Planet-scale applications are driving the exponential growth of the Cloud, and datacenter specialization is the key enabler of this trend. GPU- and FPGA-based clouds have already been deployed to accelerate compute-intensive workloads. ASIC-based clouds are a natural evolution as cloud services expand across the planet. ASIC Clouds are purpose-built datacenters comprised of large arrays of ASIC accelerators that optimize the total cost of ownership (TCO) of large, high-volume scale-out computations. On the surface, ASIC Clouds may seem improbable due to high NREs and ASIC inflexibility, but large-scale ASIC Clouds have already been deployed for the Bitcoin cryptocurrency system. This paper distills lessons from these Bitcoin ASIC Clouds and applies them to other large scale workloads such as YouTube-style video-transcoding and Deep Learning, showing superior TCO versus CPU and GPU. It derives Pareto-optimal ASIC Cloud servers based on accelerator properties, by jointly optimizing ASIC architecture, DRAM, motherboard, power delivery, cooling, and operating voltage. Finally, the authors examine the impact of ASIC NRE and when it makes sense to build an ASIC Cloud.

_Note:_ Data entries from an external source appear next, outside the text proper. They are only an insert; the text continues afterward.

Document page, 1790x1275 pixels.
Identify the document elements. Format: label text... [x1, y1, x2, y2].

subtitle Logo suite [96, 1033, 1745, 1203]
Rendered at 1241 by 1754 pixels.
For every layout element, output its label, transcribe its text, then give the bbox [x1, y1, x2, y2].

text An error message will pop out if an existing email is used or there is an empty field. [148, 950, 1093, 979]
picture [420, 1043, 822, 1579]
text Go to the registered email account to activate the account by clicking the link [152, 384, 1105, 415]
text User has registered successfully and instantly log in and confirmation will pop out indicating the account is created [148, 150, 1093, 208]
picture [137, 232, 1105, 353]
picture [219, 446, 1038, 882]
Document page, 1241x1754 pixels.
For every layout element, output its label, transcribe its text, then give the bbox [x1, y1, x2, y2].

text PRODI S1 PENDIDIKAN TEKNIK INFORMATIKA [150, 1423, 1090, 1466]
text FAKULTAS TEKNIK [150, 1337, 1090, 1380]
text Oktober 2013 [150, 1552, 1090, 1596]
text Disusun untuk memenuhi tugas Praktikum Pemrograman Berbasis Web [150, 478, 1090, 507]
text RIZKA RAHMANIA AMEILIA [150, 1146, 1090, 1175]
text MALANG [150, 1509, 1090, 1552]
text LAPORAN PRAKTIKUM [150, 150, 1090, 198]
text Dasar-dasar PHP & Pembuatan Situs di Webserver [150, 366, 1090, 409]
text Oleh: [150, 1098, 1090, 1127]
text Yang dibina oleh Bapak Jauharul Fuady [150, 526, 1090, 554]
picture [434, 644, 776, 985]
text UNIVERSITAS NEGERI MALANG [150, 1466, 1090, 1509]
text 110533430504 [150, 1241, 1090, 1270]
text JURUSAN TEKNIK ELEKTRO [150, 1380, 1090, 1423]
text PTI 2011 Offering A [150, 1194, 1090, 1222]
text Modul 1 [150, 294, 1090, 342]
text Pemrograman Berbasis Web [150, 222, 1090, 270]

In the last decade, two parallel trends in the computational landscape have emerged. The first is the bifurcation of computation into two sectors: cloud and mobile. The second is the rise of dark silicon15, 3, 4, 2 and dark silicon aware design techniques13, 14, 10, 16, 11 such as specialization and near-threshold computation. Specialized hardware has existed in mobile computing for a while due to extreme power constraints; however, recently there has been an increase in the amount of specialized hardware showing up in cloud datacenters. Examples include Baidu's GPU-based cloud for distributed neural network acceleration, Microsoft's FPGA-based cloud for Bing Search,9 and by JP Morgan Chase for hedgefund portfolio evaluation.12
At the level of a single node, we know that ASICs can offer order-of-magnitude improvements in energy-efficiency and cost-performance over CPU, GPU, and FPGA.